ACTIVITY: Write every entry out again exactly, please, and skip the pictures.

╭─ MATERIAL SHOWN

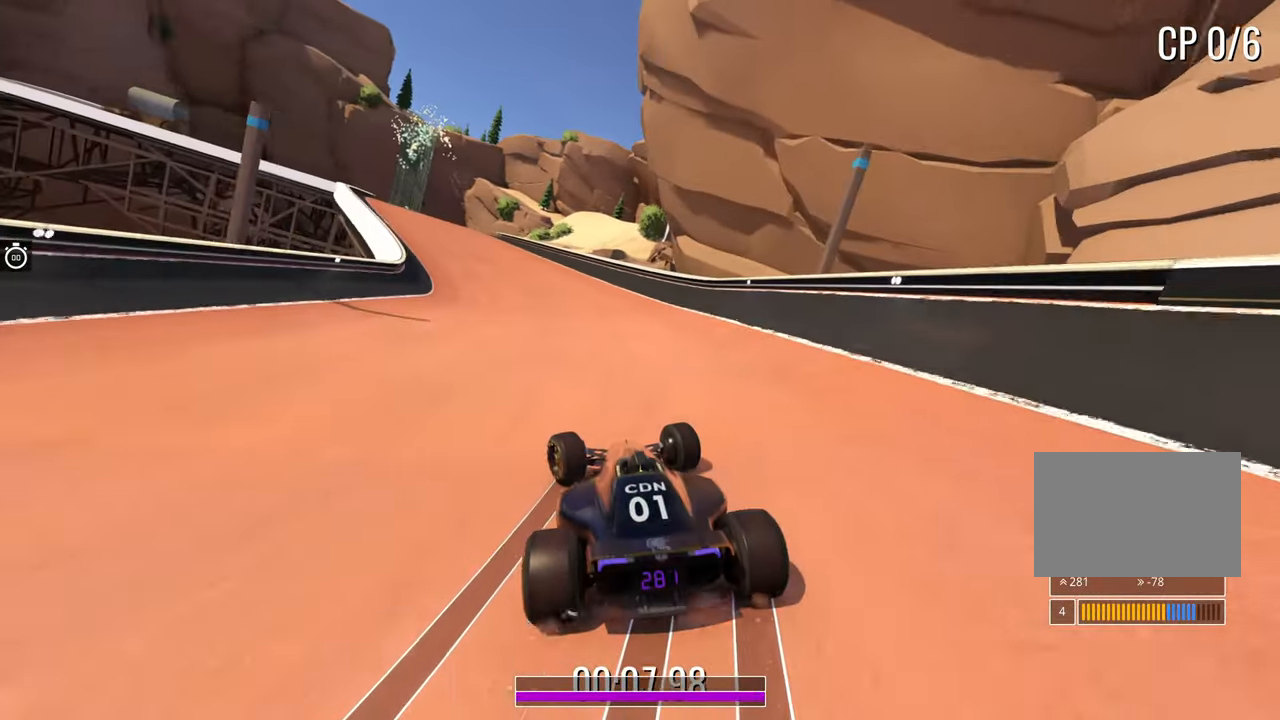
{"keys": ["left", "up"], "events": [[67, "left", "up"], [117, "left", "down"]]}
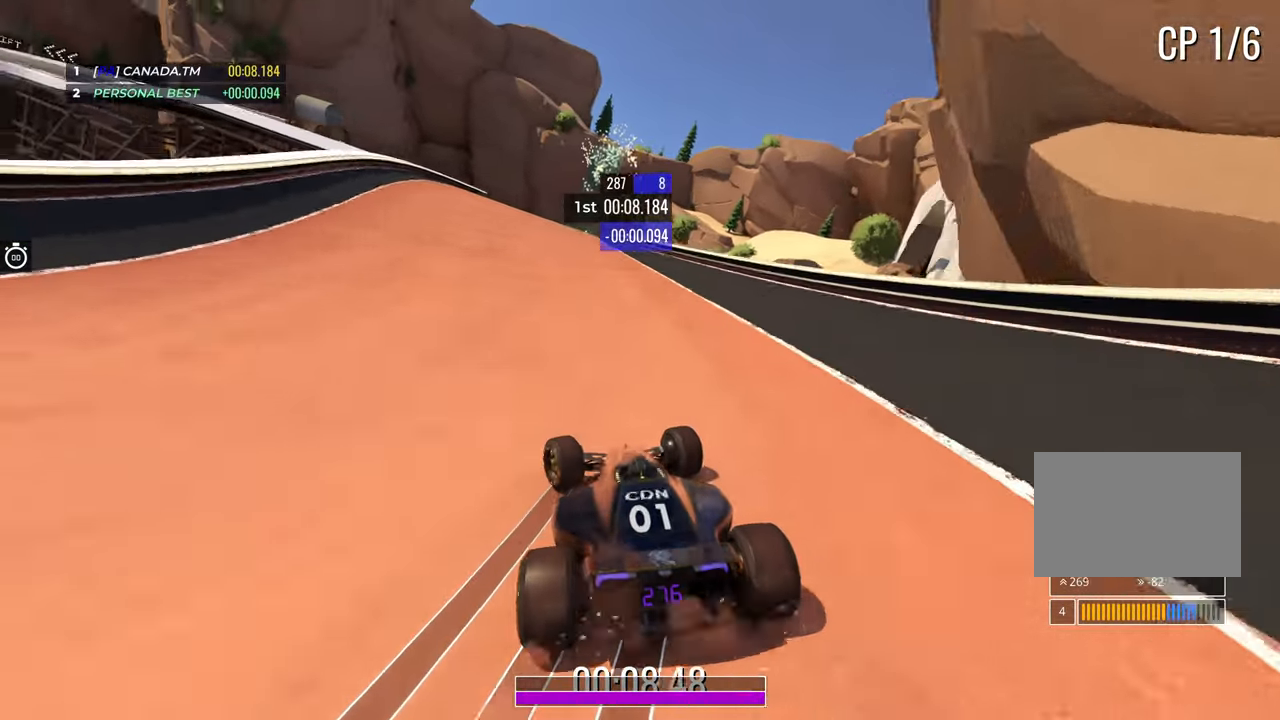
{"keys": ["left", "up"], "events": [[117, "left", "up"], [483, "left", "down"]]}
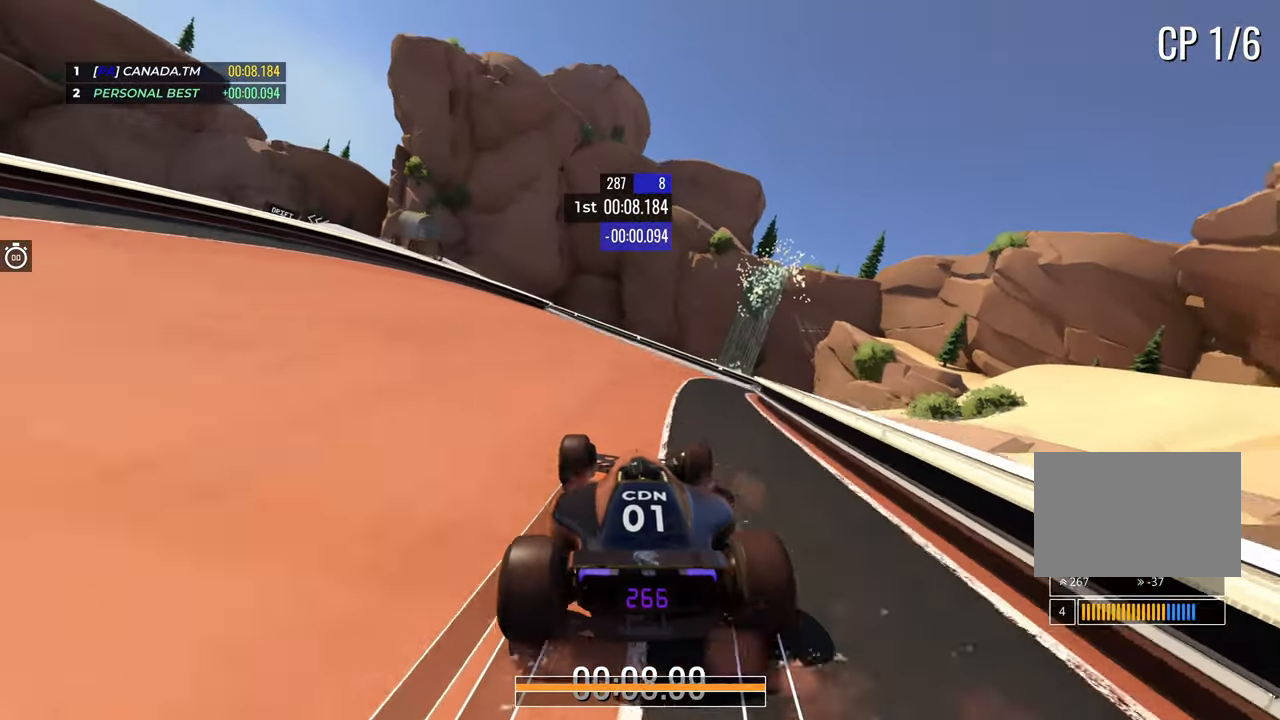
{"keys": ["left", "up"], "events": [[133, "left", "up"], [267, "left", "down"]]}
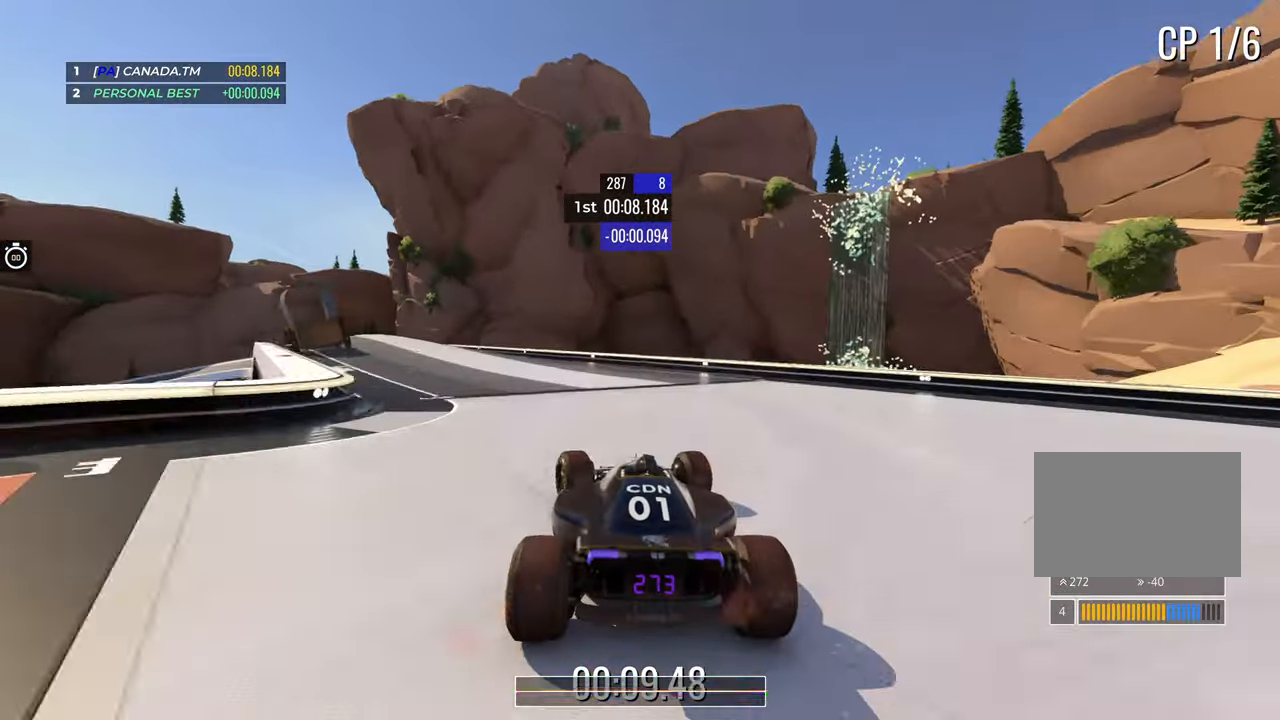
{"keys": ["left", "up"], "events": []}
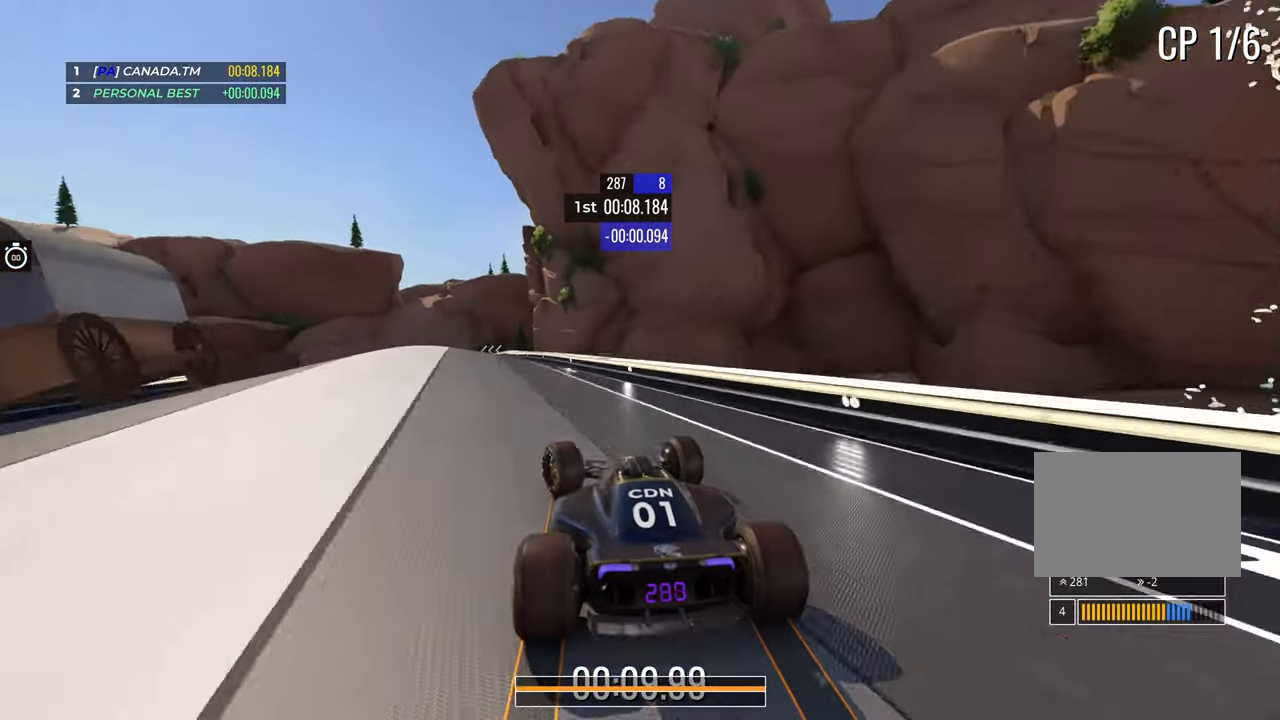
{"keys": ["up"], "events": [[217, "left", "up"], [367, "right", "down"], [467, "right", "up"]]}
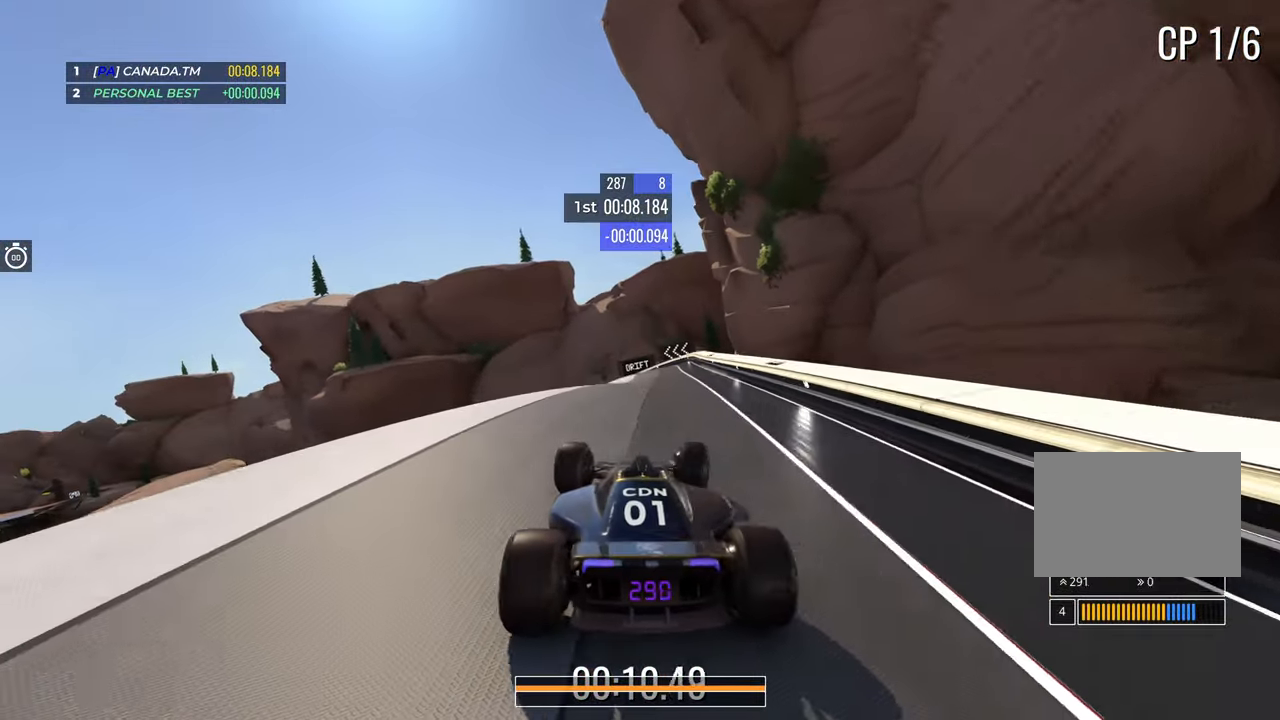
{"keys": ["down", "left", "up"], "events": [[50, "left", "down"], [433, "down", "down"]]}
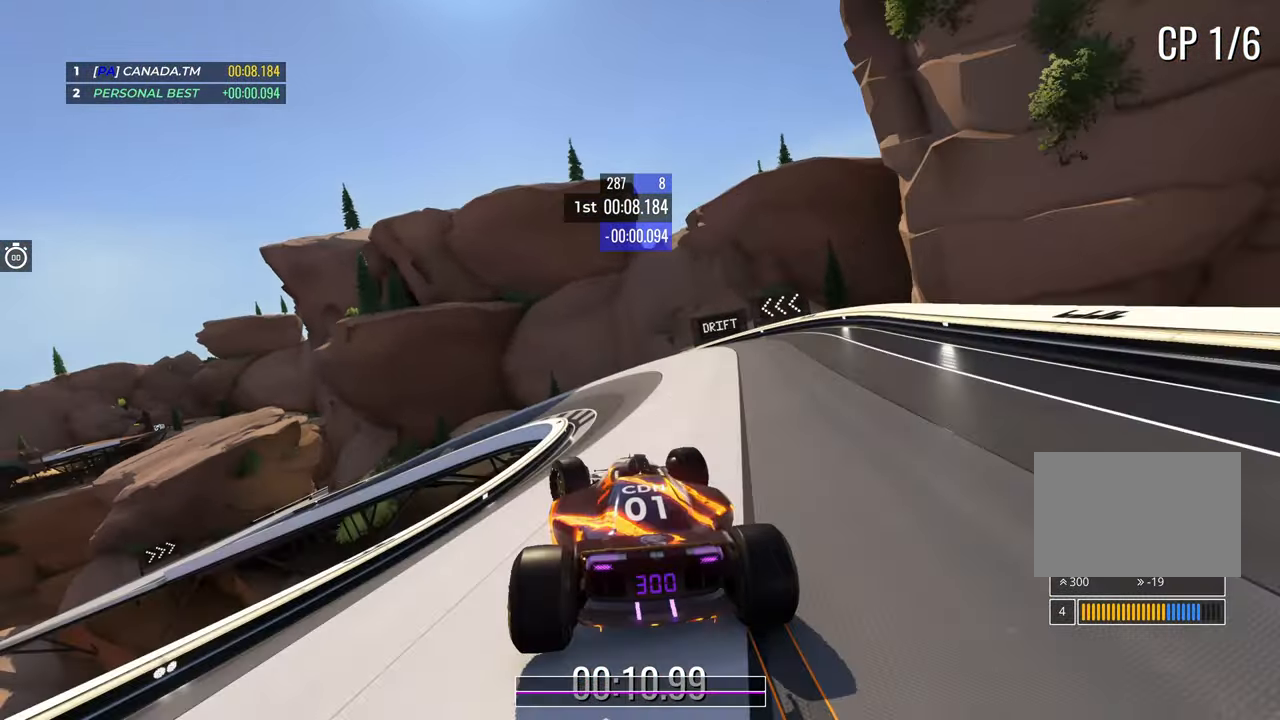
{"keys": ["left", "up"], "events": [[433, "down", "up"]]}
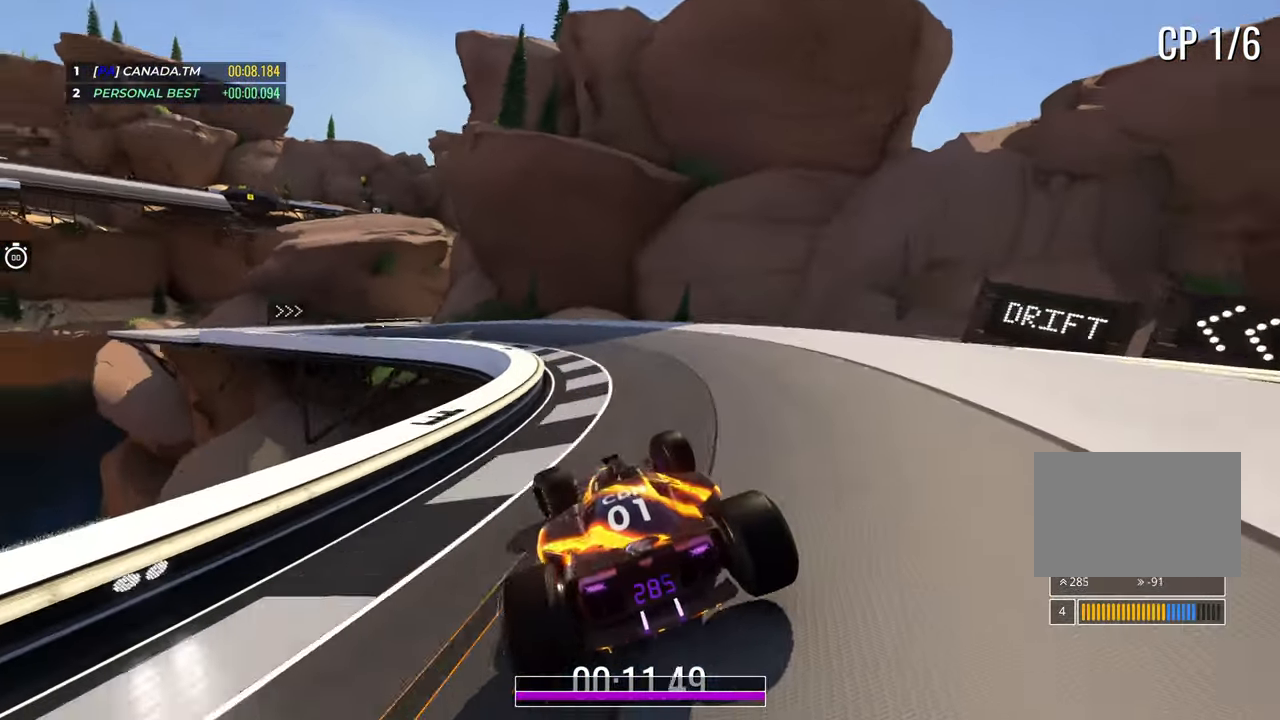
{"keys": ["left", "up"], "events": []}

╰─

RESPONSE AREA:
{"keys": ["left", "up"], "events": [[67, "left", "up"], [117, "left", "down"]]}
{"keys": ["left", "up"], "events": [[117, "left", "up"], [483, "left", "down"]]}
{"keys": ["left", "up"], "events": [[133, "left", "up"], [267, "left", "down"]]}
{"keys": ["left", "up"], "events": []}
{"keys": ["up"], "events": [[217, "left", "up"], [367, "right", "down"], [467, "right", "up"]]}
{"keys": ["down", "left", "up"], "events": [[50, "left", "down"], [433, "down", "down"]]}
{"keys": ["left", "up"], "events": [[433, "down", "up"]]}
{"keys": ["left", "up"], "events": []}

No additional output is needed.